Like other sexual transmitted diseases, some high risk behaviors cause the spread of the virus, including sexual contact without protection with multiple partners, sharing injecting equipment, unsafe blood product transfusion, etc. Therefore, high risk behavior population could be the source of HTLV-1/2 spread in non-endemic regions, and cause co-infection with other sexually transmitted pathogens due to the same modes of transmission 
. The study of Giuliani et al. 
in Italy found the prevalence was 0.6% both for HTLV-1 and HTLV-2 among 1457 high risk population. Further analysis showed that T. pallidum
were associated with HTLV-1 infection; IDUs play an important role in HTLV-2 transmission; and the significant high rate of HTLV-1/2 infection has been found in HCV/HIV/HBV antibody positive individuals. In Argentina, Berini et al. 
surveyed the infection of HTLV-1/2, HIV, HBV, HCV and T. pallidum
in different high risk groups, the prevalence for HTLV-1/2 was 2.4%. The highest prevalence of HTLV-1/2 was found among IDUs (19.1%) and the lowest was MSM (0.4%). High rate (63%) of co-infection between HTLV-1 and HBV was observed. In this study, the participants of high risk group including IDUs, FSW, STIs, MSM, and PBDs. 2 HTLV-1 positive cases were found in FSW and 2 were from STIs. The prevalence rate was the highest in high risk population compared to those two groups of the blood donors and MHDs. The result was in agreement with Wang et al. 
report. Two HTLV-2 cases were IDUs, suggesting that parenteral transmission maybe important for the spread of HTLV-2. This finding is also consistent with other studies 
. In addition, of the 7 HTLV-1 cases, 6 were co-infected with HBV, 2 with HCV, and 1 with HIV. In the multivariate analysis, HBV and HIV remained independently associated with HTLV-1.
This study suffered from some limitations. First, due to the nature of cross-sectional study, the associations reported herein between the infections and the relate risk factors may not be related to a cause-effect manner. Second, the limitation of the low prevalence of the HTLV cases in Central China and the inadequate size of the study samples may have caused the lack of statistical significance of some associations, although in the presence of high ORs. Third, the convenience sampling may have led to bias and therefore either underrepresentation or overrepresentation of true prevalence. Last, this study was conducted only in provincial capital cities of Henan and Hubei. Thus, we were unable to evaluate any geographical region characters among any high risk factors across the country. However, we still believe that we could evaluate actual prevalence and associated risk factors in a reliable manner.
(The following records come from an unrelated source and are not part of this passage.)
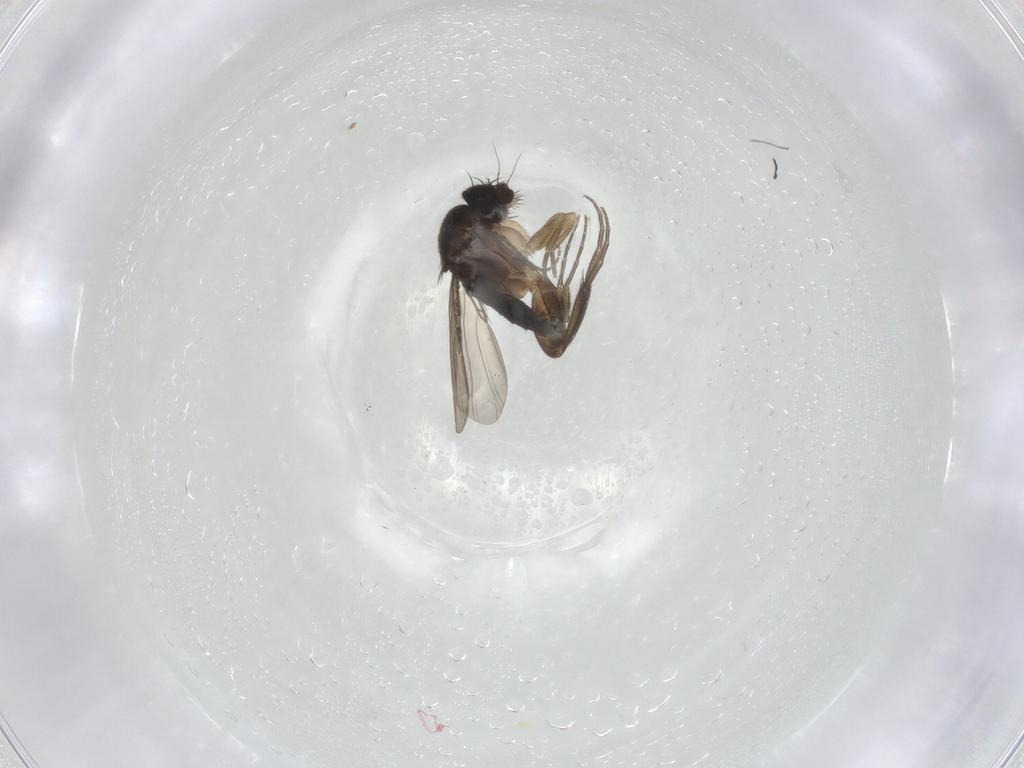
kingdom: Animalia
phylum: Arthropoda
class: Insecta
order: Diptera
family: Phoridae
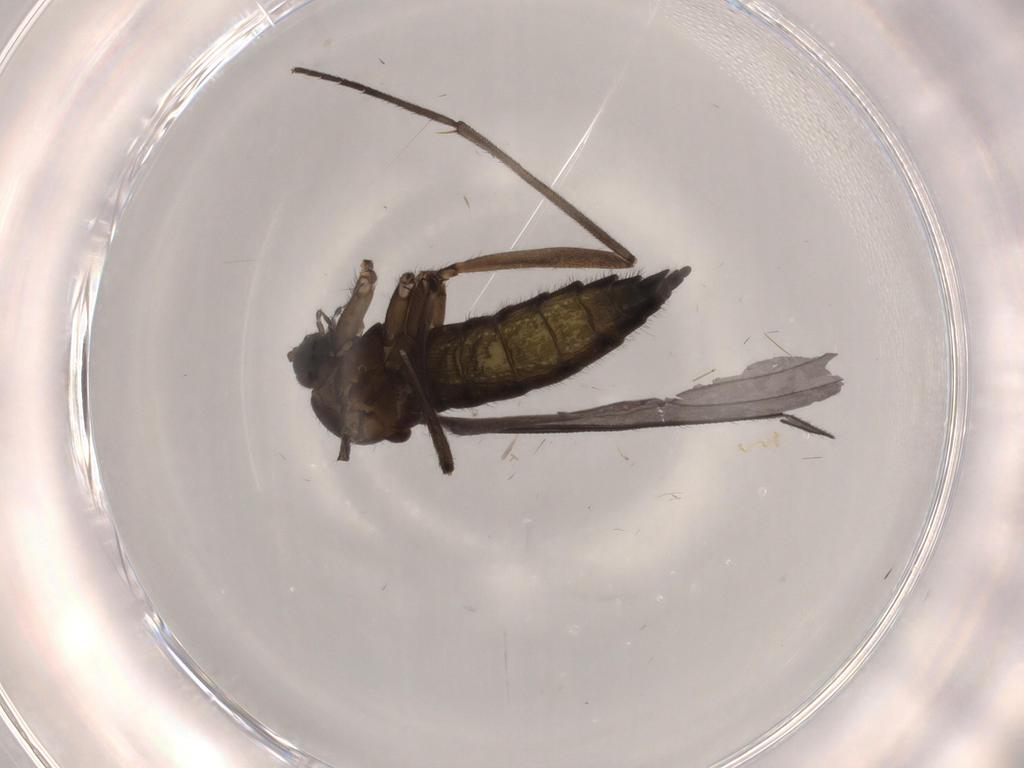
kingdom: Animalia
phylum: Arthropoda
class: Insecta
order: Diptera
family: Sciaridae
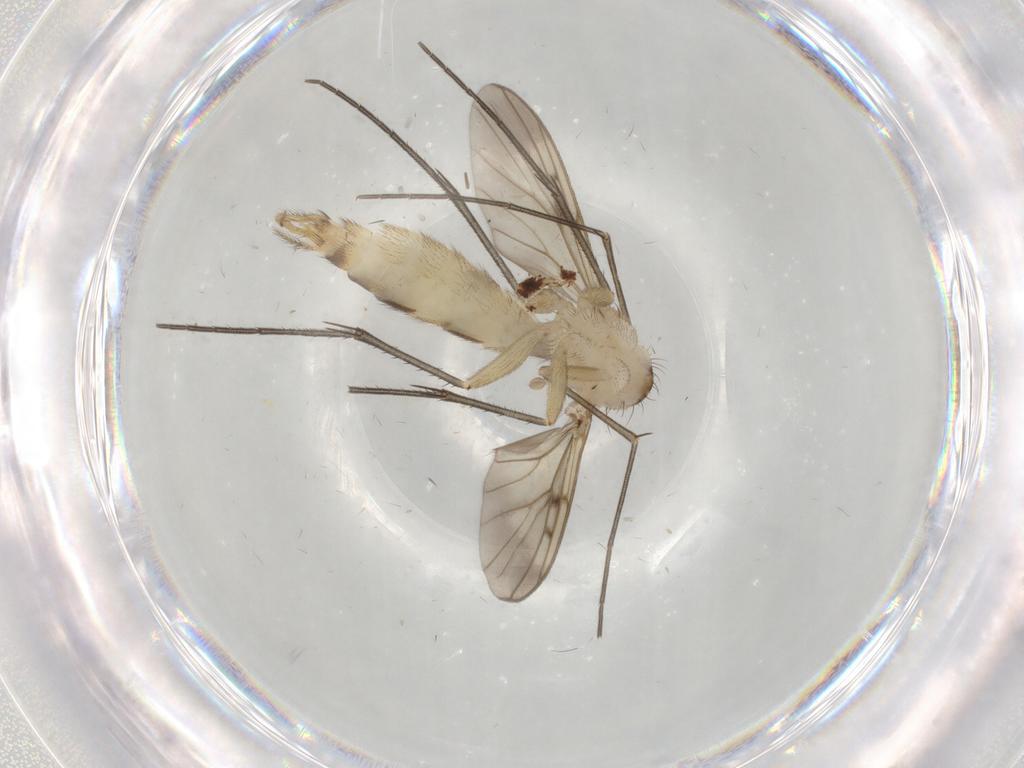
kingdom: Animalia
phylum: Arthropoda
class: Insecta
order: Diptera
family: Mycetophilidae
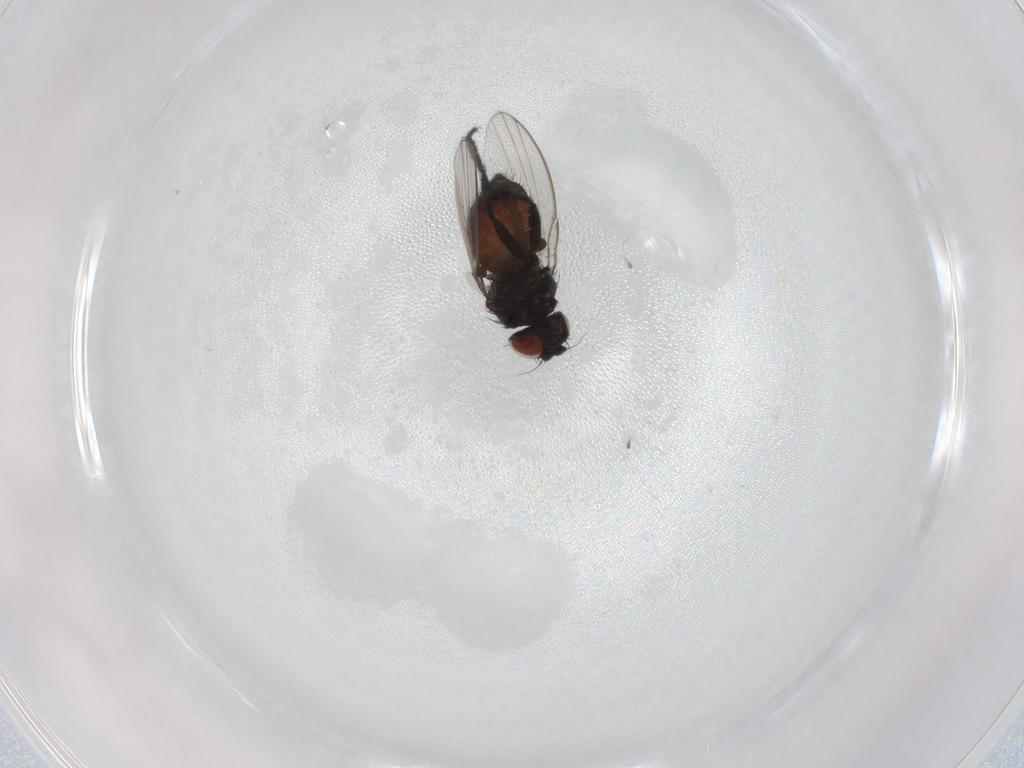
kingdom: Animalia
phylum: Arthropoda
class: Insecta
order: Diptera
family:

In summary, our study reveals the seroprevalence of HTLV-1/2 among different population samples in Central China, which shows a high prevalence rate among high risk group, and low rate among blood donors and MHDs. The infection of HTLV-1/2 has not been found in malignant hematological diseases. HIV, HBV, and HCV were the common risk factors associated with HTLV-1/2 infection, suggested that further study should be carried out in specific population, aiming to prevent the virus spreading. Our results can also provide theoretical basis for revise standard of voluntary blood donation in this area.